Unbiased Metabolomic Screening Reveals Pre-Existing Plasma Signatures in Large B-Cell Lymphoma Patients Treated with Anti-CD19 Chimeric Antigen Receptor (CAR) T-Cells: Association with Cytokine Release Syndrome (CRS) and Neurotoxicity (ICANS)

Background: CAR T-cells that target CD19 have been approved by the FDA for treatment of relapsed/refractory large B cell lymphoma (r/r LBCL). Despite clinical efficacy in chemo-refractory patients, the benefit of this approach is often complicated by potentially severe toxicities such as cytokine release syndrome (CRS) and immune effector cell-associated neurotoxicity syndrome (ICANS). The physiological basis of these limitations remains poorly understood, and represents an unmet clinical need. Metabolomics is a global approach that can be used to identify diverse low molecular weight biochemical entities with a wide range of functions. In this study we have employed an untargeted metabolomics approach to identify novel metabolites present in the plasma of patients treated with CAR T-cell therapy that associate with clinical outcomes and toxicities of treatment.

Methods: Peripheral blood specimens were collected at the time of apheresis from 41 r/r LBCL patients treated with Axicabtagene Ciloleucel (Axi-cel; n=31) and Tisagenlecleucel (Tisa-cel; n=10). Baseline clinical characteristics and details of prior treatment were captured for all patients. Response outcomes and toxicity grading as measured by ASTCT consensus criteria for CRS and ICANS were recorded. Plasma was isolated from blood and analyzed for metabolites using a commercial Ultrahigh Performance Liquid Chromatography-Tandem Mass Spectrometry platform. Association analysis was performed using ordinal logistic regression to identify the metabolites whose plasma abundance at the time of apheresis correlated with ICANS and CRS grade (FDR ≤0.2). In addition, significant metabolites were utilized to identify perturbations of biologically relevant pathways associated with CRS/ICANS grade.

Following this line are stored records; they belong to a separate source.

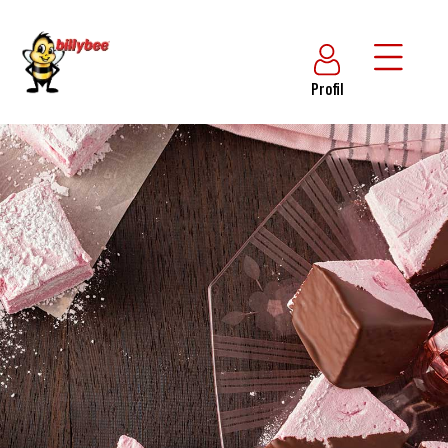
Profil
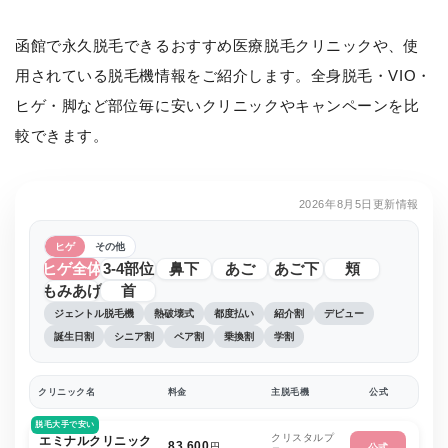
函館で永久脱毛できるおすすめ医療脱毛クリニックや、使
用されている脱毛機情報をご紹介します。全身脱毛・VIO・
ヒゲ・脚など部位毎に安いクリニックやキャンペーンを比
較できます。
2026年8月5日更新情報
ヒゲ
その他
ヒゲ全体
3-4部位
鼻下
あご
あご下
頬
もみあげ
首
ジェントル脱毛機
熱破壊式
都度払い
紹介割
デビュー
誕生日割
シニア割
ペア割
乗換割
学割
クリニック名
料金
主脱毛機
公式
脱毛大手で安い
クリスタルプ
エミナルクリニック
83,600
円
公式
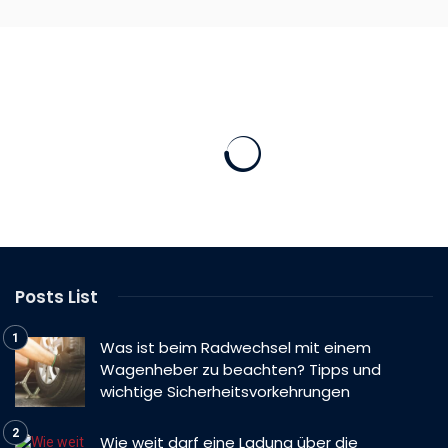
Posts List
Was ist beim Radwechsel mit einem
Wagenheber zu beachten? Tipps und
wichtige Sicherheitsvorkehrungen
Wie weit darf eine Ladung über die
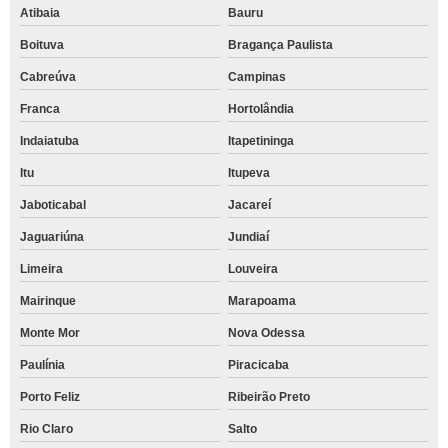
Atibaia
Bauru
Boituva
Bragança Paulista
Cabreúva
Campinas
Franca
Hortolândia
Indaiatuba
Itapetininga
Itu
Itupeva
Jaboticabal
Jacareí
Jaguariúna
Jundiaí
Limeira
Louveira
Mairinque
Marapoama
Monte Mor
Nova Odessa
Paulínia
Piracicaba
Porto Feliz
Ribeirão Preto
Rio Claro
Salto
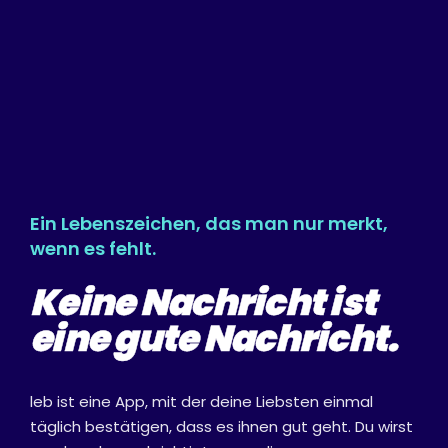
Ein Lebenszeichen, das man nur merkt,
wenn es fehlt.
Keine Nachricht ist
eine gute Nachricht.
leb ist eine App, mit der deine Liebsten einmal
täglich bestätigen, dass es ihnen gut geht. Du wirst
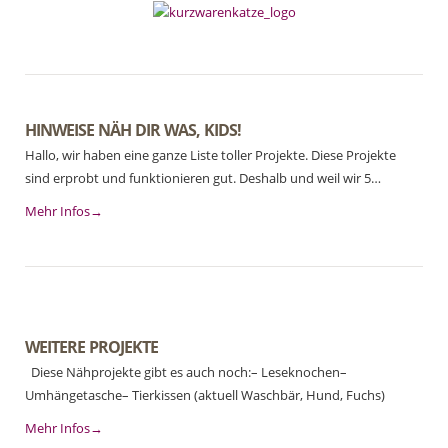
HINWEISE NÄH DIR WAS, KIDS!
Hallo, wir haben eine ganze Liste toller Projekte. Diese Projekte
sind erprobt und funktionieren gut. Deshalb und weil wir 5…
Mehr Infos→
WEITERE PROJEKTE
Diese Nähprojekte gibt es auch noch:– Leseknochen–
Umhängetasche– Tierkissen (aktuell Waschbär, Hund, Fuchs)
Mehr Infos→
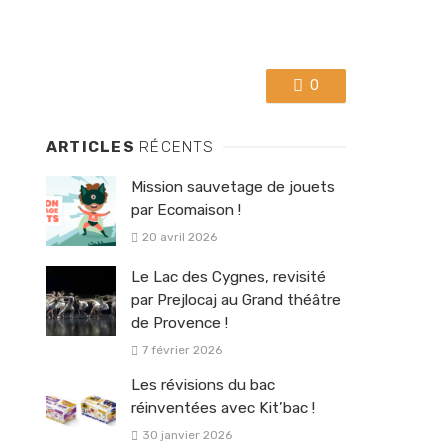
0
ARTICLES
RÉCENTS
Mission sauvetage de jouets
par Ecomaison !
20 avril 2026
Le Lac des Cygnes, revisité
par Prejlocaj au Grand théâtre
de Provence !
7 février 2026
Les révisions du bac
réinventées avec Kit’bac !
30 janvier 2026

Results: The median age of patients studied was 61 (range 25 – 77), with 25 (61%) males. All patients were previously treated with R-CHOP or R-EPOCH. Twenty (48.8%) patients had high or high-intermediate IPI at baseline. The patients had received a median of 3 (range, 2-6) lines of therapy prior to CAR T-cell therapy, with 21 (51.22%) having received prior autologous stem cell transplantation. At the 3-month time point, response evaluation was available for 28 Axi-cel and 10 Tisa-cel recipients. An objective response was seen in 16 (57%) and 2 (20%) patients, and death was documented in 3 (11%) and 2 (20%) patients, in the Axi-cel and Tisa-cel groups, respectively. Untargeted metabolomics revealed a total of 1,241 metabolites, detected in positive, negative and polar modes, of which 1,011 were named. These include lipids, amino acids, xenobiotics, nucleotides, partially characterized compounds, cofactors and vitamins. In examining toxicities of CAR-T cell treatment, we identified three metabolites whose abundance was negatively associated with ICANS grade (FDR ≤0.2), indicating that high abundance of these metabolites at the time of apheresis was associated with a decreased risk of (i.e. protection from) ICANS. Plasma metabolites were also found to be associated with CRS, with 23 associated with an increased risk (i.e. predisposing to) of CRS, and 204 associated with decreased risk (i.e. protection from) of CRS. Using a hypergeometric test for over-represented metabolites in the KEGG metabolic pathways (FDR ≤0.2), caffeine metabolism, glycine, serine, and threonine metabolism, arginine biosynthesis, and aminoacyl-tRNA biosynthesis were identified as the most significantly represented pathways.

Conclusion: Pre-existing biochemical signatures present in the plasma at the time of apheresis are strongly associated with toxicities observed in response to commercial CD19 CAR T-cell therapies. These endogenous metabolites may serve as biomarkers for monitoring risk of toxicity associated with CD19 CAR T cell treatment and provide insight into rational clinical interventions to mitigate such risks.